**MATERIALS PROVIDED**
*****

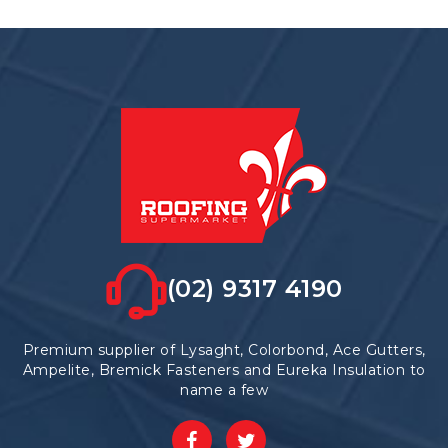
(02) 9317 4190
Premium supplier of Lysaght, Colorbond, Ace Gutters,
Ampelite, Bremick Fasteners and Eureka Insulation to
name a few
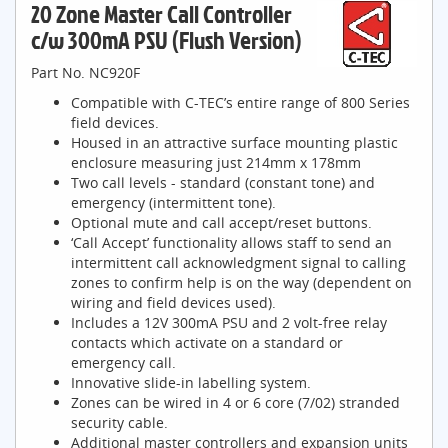
20 Zone Master Call Controller
c/w 300mA PSU (Flush Version)
Part No. NC920F
Compatible with C-TEC’s entire range of 800 Series
field devices.
Housed in an attractive surface mounting plastic
enclosure measuring just 214mm x 178mm
Two call levels - standard (constant tone) and
emergency (intermittent tone).
Optional mute and call accept/reset buttons.
‘Call Accept’ functionality allows staff to send an
intermittent call acknowledgment signal to calling
zones to confirm help is on the way (dependent on
wiring and field devices used).
Includes a 12V 300mA PSU and 2 volt-free relay
contacts which activate on a standard or
emergency call.
Innovative slide-in labelling system.
Zones can be wired in 4 or 6 core (7/02) stranded
security cable.
Additional master controllers and expansion units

*****

**EXERCISE**
The records above need to be copied exactly, with the pictures left out.

**RESPONSE**
(02) 9317 4190
Premium supplier of Lysaght, Colorbond, Ace Gutters,
Ampelite, Bremick Fasteners and Eureka Insulation to
name a few
20 Zone Master Call Controller
c/w 300mA PSU (Flush Version)
Part No. NC920F
Compatible with C-TEC’s entire range of 800 Series
field devices.
Housed in an attractive surface mounting plastic
enclosure measuring just 214mm x 178mm
Two call levels - standard (constant tone) and
emergency (intermittent tone).
Optional mute and call accept/reset buttons.
‘Call Accept’ functionality allows staff to send an
intermittent call acknowledgment signal to calling
zones to confirm help is on the way (dependent on
wiring and field devices used).
Includes a 12V 300mA PSU and 2 volt-free relay
contacts which activate on a standard or
emergency call.
Innovative slide-in labelling system.
Zones can be wired in 4 or 6 core (7/02) stranded
security cable.
Additional master controllers and expansion units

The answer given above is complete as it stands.